During the repair, you may feel nauseated and shaky for a period of time. These are normal reactions to major surgery and vary from feelings of queasiness to vomiting, and from trembling to shaking and teeth chattering. There are medications to ease these symptoms. They are often put into your IV without you knowing, which may be okay with you. They may, however, cause amnesia (e.g., Versed), or make you very sleepy. They can keep you from being able to nurse your baby (or to remember that you did), and to remember the first hours of your baby’s life. If you want to stay awake for this time, discuss this with your anesthesiologist ahead of time. You might ask the anesthesiologist not to give you anything for nausea or trembling unless you ask. You may very well be able to tolerate these temporary symptoms, but if you cannot, then you can ask for the medication.

Post-operative pain medications are available to help you during the days and weeks after the birth. Some women try to avoid using them due to worries about possible effects on the baby. However, since very small amounts reach the baby, the effects seem to be minimal. The baby nurses and remains awake and alert for periods of time. The downside of avoiding pain medications is extreme pain, which greatly reduces your ability to move about and to care for, nurse, and enjoy your baby. With adequate pain relief, you can have more normal interactions with your baby.

The first few days:

Most hospitals have a bed available for the partner so he or she can remain in the hospital with you. This is lovely for many reasons. You are together as a family. Your partner can share in baby care. If your partner stays, your baby can probably room in with you the entire time. If he or she is not there, you will need help from the nurse to change the baby’s diapers, move him from one breast to the other, and carrying him, even for short distances. In some hospitals, the baby spends more time in the nursery if the partner is not there.

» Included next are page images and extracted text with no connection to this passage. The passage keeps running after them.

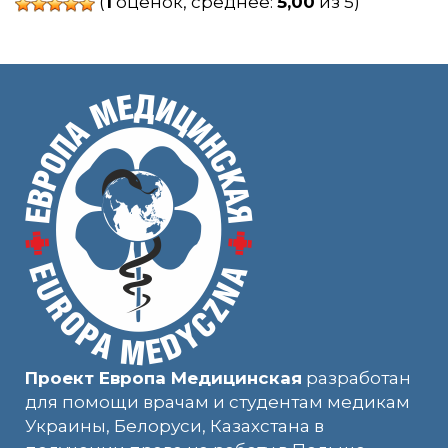
(
1
оценок, среднее:
5,00
из 5)
Проект Европа Медицинская
разработан
для помощи врачам и студентам медикам
Украины, Белоруси, Казахстана в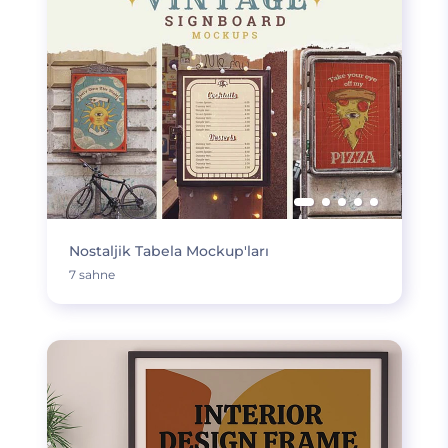
Nostaljik Tabela Mockup'ları
7 sahne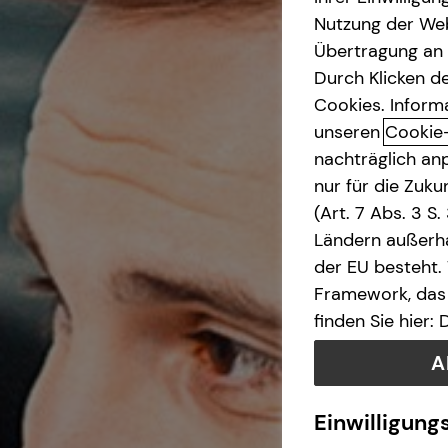
Nutzung der Web
Betriebliche Altersvorsorge
Übertragung an D
Durch Klicken de
Investment
Cookies. Inform
unseren
Cookie
nachträglich anp
Kapitalanlage Immobilien
nur für die Zuk
(Art. 7 Abs. 3 S
Altersvorsorge
Ländern außerha
der EU besteht.
Gewerbliche Versicherungen
Framework, das 
finden Sie hier:
Arbeitskraftabsicherung
A
Kindervorsorge
Einwilligung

Breastfeeding is definitely possible! There can be some challenges after a cesarean, however. Nursing positions such as sidelying, and the “football” or clutch hold avoid painful pressure on your incision. Using a pillow over the incision also reduces pain while holding your baby on your lap. Ask for help from the hospital’s breastfeeding consultant (IBCLC) in getting started with nursing.

Rolling over in bed can be very painful if you don’t know how to do it. The least painful way uses “bridging.” To roll from back to side, first draw up your legs, one at a time so that your feet are flat on the bed. Then “bridge,” that is, lift your hips off the bed, by pressing your feet into the bed. While your hips are raised, turn hips, legs, and shoulders over to one side. This avoids strain on your incision.

Help at home is essential to a rapid recovery. If possible, someone (relative, friend, or postpartum doula) in addition to your partner should help keep the household running smoothly. If that person knows about newborn care and feeding, all the better. All three (or more) of you need nurturing and help during the first days and weeks to ease and speed your recovery and help you establish yourselves as a happy family.

As you can see, there are many possible options for a cesarean birth. Some are personal touches and personal self-care measures that will improve your satisfaction and self-confidence. Others are measures that involve the support of the hospital staff and your doctors. After thinking about your own preferences, prepare a birth plan, review it with your caregiver, and bring it to the hospital for the nurses to read.

I hope these suggestions will help you have the best cesarean ever!